We performed this case with a simulated patient to allow participants to more easily see changes in mental status and to better demonstrate seizure activity. The case could also be done with a high-fidelity simulator with the capability of mimicking seizure activity or with a low-fidelity simulator relying on verbal cues from the confederate or facilitator. The case does not have to be performed in a simulation lab, and we believe it can be performed as part of an in situ simulation. In situ simulation allows examination of possible system issues and can help ascertain accessibility and availability of the supplies needed for cooling. While preparing for this case, we had multiple communications with different departments to ascertain where we could obtain an industrial fan or how to contact the morgue for body bags. This helped to delineate potential systems issues.

There were several challenges encountered while running the scenario. Time was the biggest limiting factor. At our institution, we were allotted 30 minutes not only to complete the scenario and debrief but also to allow the residents to transition to the simulation lab from other lectures. While all learning points were discussed in the debrief, there was not as much time for learners to freely ask questions, which limited our capability to appropriately utilize the advocacy-inquiry method. In order to protect time for the debrief, the seizure activity began by 15 minutes into the case to ensure we had a chance to discuss seizure management and symptomatic hyponatremia. Ideally, we would advise allowing for at least an additional 10 minutes in order to give learners the opportunity to perform whole-body packing and to allow a more in-depth discussion during the debriefing session.

Another limitation of our study is that our primary outcome is focused on resident perception rather than actual measures of knowledge. Ideally, we would obtain a pre- and postsurvey, but we felt this was not appropriate as it would have alerted learners to the clinical concepts being covered and would not allow them to work through an approach to the undifferentiated patient.
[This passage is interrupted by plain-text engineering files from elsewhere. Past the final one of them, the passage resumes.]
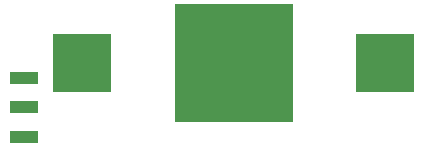
<source format=gbr>
%FSLAX23Y23*%
%MOIN*%
G04 EasyPC Gerber Version 17.0 Build 3379 *
%ADD119R,0.09500X0.04300*%
%ADD19R,0.19285X0.19285*%
%ADD18R,0.19600X0.19600*%
%ADD17R,0.39600X0.39600*%
X0Y0D02*
D02*
D17*
X1232Y1609D03*
D02*
D18*
X727D03*
D02*
D19*
X1737D03*
D02*
D119*
X534Y1362D03*
Y1461D03*
Y1559D03*
X0Y0D02*
M02*

</source>
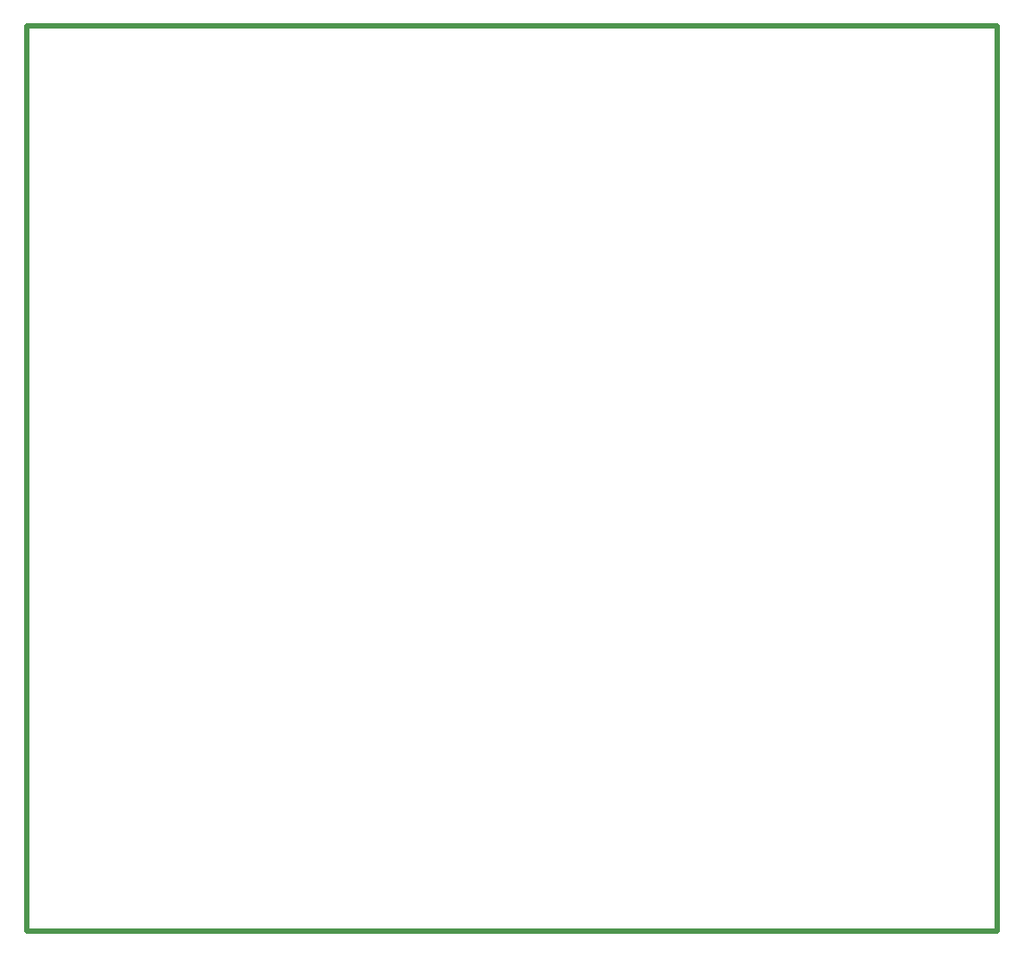
<source format=gko>
G04*
G04 #@! TF.GenerationSoftware,Altium Limited,Altium Designer,19.0.12 (326)*
G04*
G04 Layer_Color=16711935*
%FSTAX24Y24*%
%MOIN*%
G70*
G01*
G75*
%ADD21C,0.0197*%
D21*
X008622Y042677D02*
X044843D01*
X008622Y008819D02*
X044843D01*
Y042677D01*
X008622Y008819D02*
Y042677D01*
M02*

</source>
One issue with this simulation is that there are a variety of cooling methods available for patients who are refractory to more conservative measures. Some institutions utilize patented central venous catheter systems for internal cooling, mattresses, or other specialized devices to allow for temperature management. Our case does not permit learners to use these items as they are not widely available in community centers. We believe conducting the case without the more advanced methods teaches learners to troubleshoot when these rarer items are not available. This is not an issue at our institution because we do not carry any of the aforementioned equipment. For institutions that do have cooling catheters and more advanced techniques of cooling, the case could also accompany a breakout skills session or side trainer where a resident could place the catheter while the clinical scenario progresses. If the catheter is introduced in the case, it is advisable to allot more time to allow for review of the procedural skill.

In summary, we feel this simulation exposes learners to a less common manifestation of sympathomimetic toxicity that carries significant morbidity and mortality if not rapidly controlled. The cooling techniques taught in this case not only can be applied broadly to other causes of hyperthermia but also can be utilized at any health care facility. We will continue to use this simulation as part of our longitudinal simulation curriculum for future iterations.